Я все еще носила свой шейтель, парик и чепец на обритой голове. Но другие дамы нашего круга, даже пожилые, давно с ним расстались. Я чувствовала себя неловко, но была далека от мысли последовать их примеру, хотя и знала, что мои собственные волосы были бы мне очень к лицу. Но вскоре муж потребовал, чтобы я сняла шейтель. Он сказал, что я должна приноравливаться к светским обычаям, чтобы не вызывать насмешек.
Однако я не выполнила его желания и еще много лет носила парик.

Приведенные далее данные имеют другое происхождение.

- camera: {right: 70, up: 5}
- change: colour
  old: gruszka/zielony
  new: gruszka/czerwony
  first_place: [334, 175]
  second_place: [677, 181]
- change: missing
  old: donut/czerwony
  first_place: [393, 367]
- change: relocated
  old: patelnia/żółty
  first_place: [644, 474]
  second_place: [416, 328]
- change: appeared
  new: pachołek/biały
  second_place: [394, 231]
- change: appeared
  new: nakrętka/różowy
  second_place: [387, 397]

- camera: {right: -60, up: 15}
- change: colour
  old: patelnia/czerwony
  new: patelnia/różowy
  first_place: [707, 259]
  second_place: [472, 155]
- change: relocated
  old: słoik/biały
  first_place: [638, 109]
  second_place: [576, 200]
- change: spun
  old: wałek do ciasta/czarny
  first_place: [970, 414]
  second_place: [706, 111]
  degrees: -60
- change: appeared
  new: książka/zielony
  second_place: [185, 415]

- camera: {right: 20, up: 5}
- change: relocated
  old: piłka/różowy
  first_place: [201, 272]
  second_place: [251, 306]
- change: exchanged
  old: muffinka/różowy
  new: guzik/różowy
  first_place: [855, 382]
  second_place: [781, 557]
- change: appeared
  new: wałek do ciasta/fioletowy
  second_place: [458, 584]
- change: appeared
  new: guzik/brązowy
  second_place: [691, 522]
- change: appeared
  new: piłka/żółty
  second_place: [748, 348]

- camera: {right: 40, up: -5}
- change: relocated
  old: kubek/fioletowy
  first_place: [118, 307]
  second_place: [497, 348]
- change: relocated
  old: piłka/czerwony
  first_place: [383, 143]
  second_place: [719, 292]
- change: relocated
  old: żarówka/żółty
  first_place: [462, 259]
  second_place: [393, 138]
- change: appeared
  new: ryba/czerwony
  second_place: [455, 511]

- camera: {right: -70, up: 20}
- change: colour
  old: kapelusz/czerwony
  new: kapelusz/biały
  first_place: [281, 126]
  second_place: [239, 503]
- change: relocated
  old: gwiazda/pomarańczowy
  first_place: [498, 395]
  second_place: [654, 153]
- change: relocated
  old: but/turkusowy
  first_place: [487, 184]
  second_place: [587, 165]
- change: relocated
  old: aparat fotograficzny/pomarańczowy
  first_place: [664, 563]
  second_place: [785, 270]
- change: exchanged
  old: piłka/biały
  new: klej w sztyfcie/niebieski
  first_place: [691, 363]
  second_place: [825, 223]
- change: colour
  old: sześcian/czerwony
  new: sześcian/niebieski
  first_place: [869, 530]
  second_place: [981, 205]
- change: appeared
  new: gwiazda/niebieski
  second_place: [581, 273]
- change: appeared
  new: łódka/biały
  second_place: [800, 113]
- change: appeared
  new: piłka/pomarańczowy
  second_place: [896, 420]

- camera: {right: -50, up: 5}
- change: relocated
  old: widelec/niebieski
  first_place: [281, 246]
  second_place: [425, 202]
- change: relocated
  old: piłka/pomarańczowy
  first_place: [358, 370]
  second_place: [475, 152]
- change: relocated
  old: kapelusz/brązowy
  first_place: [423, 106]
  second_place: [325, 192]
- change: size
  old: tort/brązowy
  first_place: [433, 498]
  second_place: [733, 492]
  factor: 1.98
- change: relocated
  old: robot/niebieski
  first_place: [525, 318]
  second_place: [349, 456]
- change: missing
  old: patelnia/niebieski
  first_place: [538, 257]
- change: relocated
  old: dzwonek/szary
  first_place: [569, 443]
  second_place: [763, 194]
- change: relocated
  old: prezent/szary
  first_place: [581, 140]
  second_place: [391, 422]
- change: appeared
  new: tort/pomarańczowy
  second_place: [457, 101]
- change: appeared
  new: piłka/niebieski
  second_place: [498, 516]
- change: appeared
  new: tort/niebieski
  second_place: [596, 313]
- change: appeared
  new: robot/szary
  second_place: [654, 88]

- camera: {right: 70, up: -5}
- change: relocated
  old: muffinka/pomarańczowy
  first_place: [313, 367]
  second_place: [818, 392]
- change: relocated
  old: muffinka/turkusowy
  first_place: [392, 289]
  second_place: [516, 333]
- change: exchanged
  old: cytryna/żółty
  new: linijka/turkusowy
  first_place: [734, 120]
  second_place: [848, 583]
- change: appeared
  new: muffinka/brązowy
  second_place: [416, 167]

В Ковно дела у нас шли не блестяще. Наступил 1859 год, в Польше и Литве началось брожение. Готовилось польское восстание. Духовенство начало проповедовать в народе абстиненцию (трезвость), то есть агитировать против употребления спиртного. А поскольку доходы нашего предприятия были связаны с откупным винокурением, над нами нависла угроза разорения. Ежемесячная сумма откупа, которую концессионеры должны были вносить в государственную казну, составляла 120 000 рублей, и вскоре мы оказались неплатежеспособными. Разорились все три семейства, участвовавшие в предприятии: Кранцфельды, Городецкие и Венгеровы. Мой муж, правда, мог бы обеспечить свое существование в качестве служащего, но дед не пожелал, чтобы он занял место подчиненного на предприятии, где прежде был хозяином. Муж подчинился и остался без куска хлеба.